I was resolving an exercise where I had to use $\lvert(a+bi)^4\rvert$ and put it as $\lvert a+bi\rvert^4$. Of course that $$r = \lvert a+bi\lvert = \sqrt{\left(a^2+b^2\right)}$$
I realized that I can say in general that $$\lvert\left(a+bi\right)^n\rvert = \left\lvert(a+bi)\right\rvert^n$$
However, I feel that this is a difficult approach. Can someone help me?
On
$z= a+bi\\ |z| = \sqrt {z\bar z}\\ |z^n| = \sqrt {(z^n)(\overline {z^n})} = \sqrt {(z\bar z)^n} = |z|^n$
On
We can show by induction the more general result that if $z_j\in\mathbb{C}$, $|\prod_{j=1}^n z_j|=\prod_{j=1}^n|z_j|$. The main insight is that $\sqrt{a}{\sqrt b}=\sqrt{ab}$.
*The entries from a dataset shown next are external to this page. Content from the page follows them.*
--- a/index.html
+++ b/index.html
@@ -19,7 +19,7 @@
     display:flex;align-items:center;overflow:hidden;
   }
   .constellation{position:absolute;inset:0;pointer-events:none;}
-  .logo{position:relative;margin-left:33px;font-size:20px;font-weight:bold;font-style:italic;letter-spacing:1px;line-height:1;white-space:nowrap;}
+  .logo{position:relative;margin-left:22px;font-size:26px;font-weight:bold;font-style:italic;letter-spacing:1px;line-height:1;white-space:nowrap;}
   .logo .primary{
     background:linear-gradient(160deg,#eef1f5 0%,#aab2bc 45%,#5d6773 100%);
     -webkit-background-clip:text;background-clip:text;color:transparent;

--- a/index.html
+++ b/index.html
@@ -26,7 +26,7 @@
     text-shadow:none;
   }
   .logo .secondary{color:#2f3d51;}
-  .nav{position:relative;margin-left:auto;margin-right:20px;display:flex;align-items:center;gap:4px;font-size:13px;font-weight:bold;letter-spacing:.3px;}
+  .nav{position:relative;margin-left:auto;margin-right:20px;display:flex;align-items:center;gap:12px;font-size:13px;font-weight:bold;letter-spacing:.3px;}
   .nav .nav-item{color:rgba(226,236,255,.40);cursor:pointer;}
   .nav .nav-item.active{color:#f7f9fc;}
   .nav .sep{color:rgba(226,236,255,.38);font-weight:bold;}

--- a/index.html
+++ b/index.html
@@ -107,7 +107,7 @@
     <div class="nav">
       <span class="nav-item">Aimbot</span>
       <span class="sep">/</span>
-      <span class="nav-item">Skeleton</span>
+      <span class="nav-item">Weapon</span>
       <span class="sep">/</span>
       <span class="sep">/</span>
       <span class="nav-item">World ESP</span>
$j=1$ is clear. For $j=2$, note $(a+bi)(c+di)=(ac-bd)+(ad+bc)i$, so $|(a+bi)(c+di)|=\sqrt{(a^2+b^2)(c^2+d^2)}$. On the other hand, $|a+bi||c+di|=\sqrt{a^2+b^2}\sqrt{c^2+d^2}=\sqrt{(a^2+b^2)(c^2+d^2)}$.
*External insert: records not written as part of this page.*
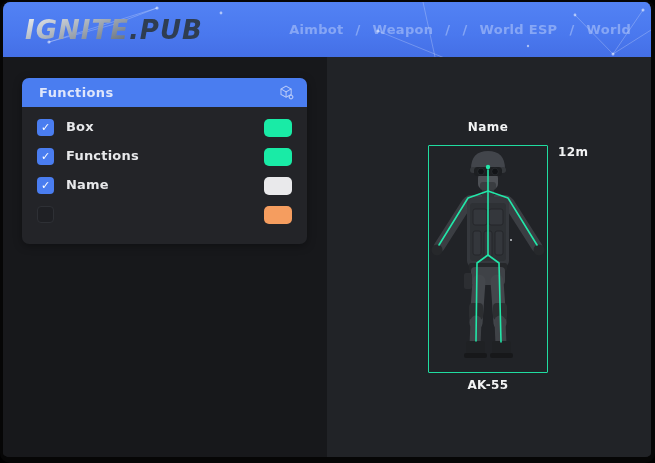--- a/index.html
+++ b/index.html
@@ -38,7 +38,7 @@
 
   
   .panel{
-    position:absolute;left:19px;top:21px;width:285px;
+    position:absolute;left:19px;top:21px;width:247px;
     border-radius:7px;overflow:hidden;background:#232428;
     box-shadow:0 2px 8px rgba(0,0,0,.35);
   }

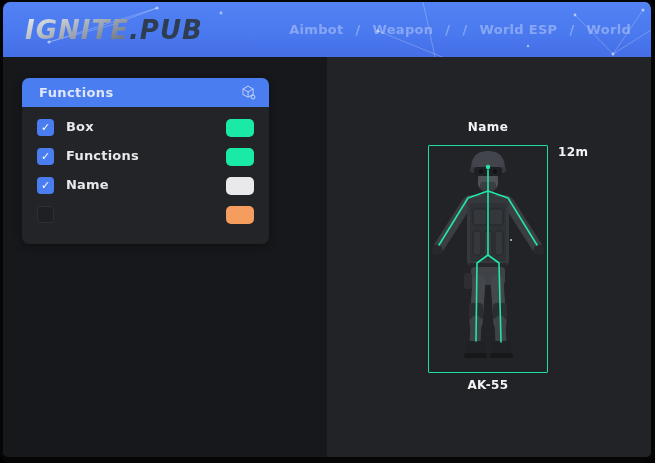--- a/index.html
+++ b/index.html
@@ -143,6 +143,11 @@
           </div>
           <div class="frow">
             <span class="checkbox checked"></span>
+            <span class="flabel">Head Dot</span>
+            <span class="swatch" style="background-color: rgb(25, 235, 166);"></span>
+          </div>
+          <div class="frow">
+            <span class="checkbox checked"></span>
             <span class="flabel">Functions</span>
             <span class="swatch" style="background-color: rgb(25, 235, 166);"></span>
           </div>

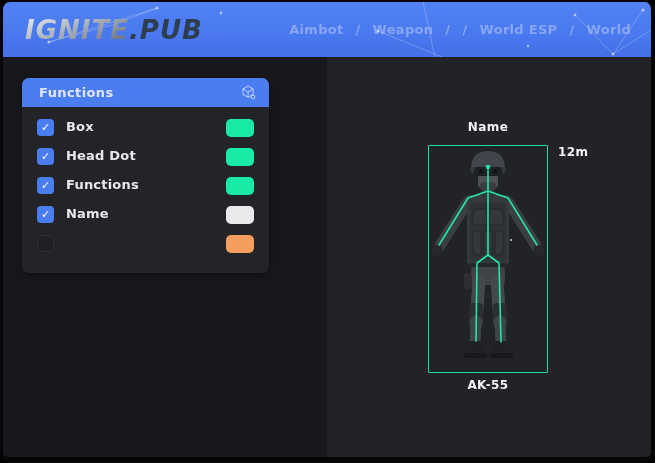--- a/index.html
+++ b/index.html
@@ -64,7 +64,7 @@
   
   .esp-label{position:absolute;color:#f2f3f4;font-size:12px;font-weight:bold;letter-spacing:.4px;white-space:nowrap;}
   .esp-name{left:161px;top:63px;transform:translateX(-50%);}
-  .esp-dist{left:231px;top:88px;}
+  .esp-dist{left:242px;top:88px;font-style:italic;}
   .esp-weapon{left:161px;top:321px;transform:translateX(-50%);}
   .player-svg{position:absolute;left:92px;top:78px;}
   .esp-box{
Suppose the result holds for $j=m$. Then since $\mathbb{C}$ is closed under multiplication, $\prod_{j=1}^m z_j\in\mathbb{C}$, and the inductive step and base case $j=2$ give us $|\prod_{j=1}^{m+1}z_j|=|\prod_{j=1}^m z_j||z_{m+1}|=(\prod_{j=1}^m |z_j|)|z_{m+1}|=\prod_{j=1}^{m+1}|z_j|.$
Write $a+bi=r(\cos\theta+i\sin\theta)$, then $$(a+bi)^n=r^n(\cos(n\theta)+i\sin(n\theta)). $$ Now $$|(a+bi)^n|=|r^n(\cos(n\theta)+i\sin(n\theta)|=r^n=|a+bi|^n. $$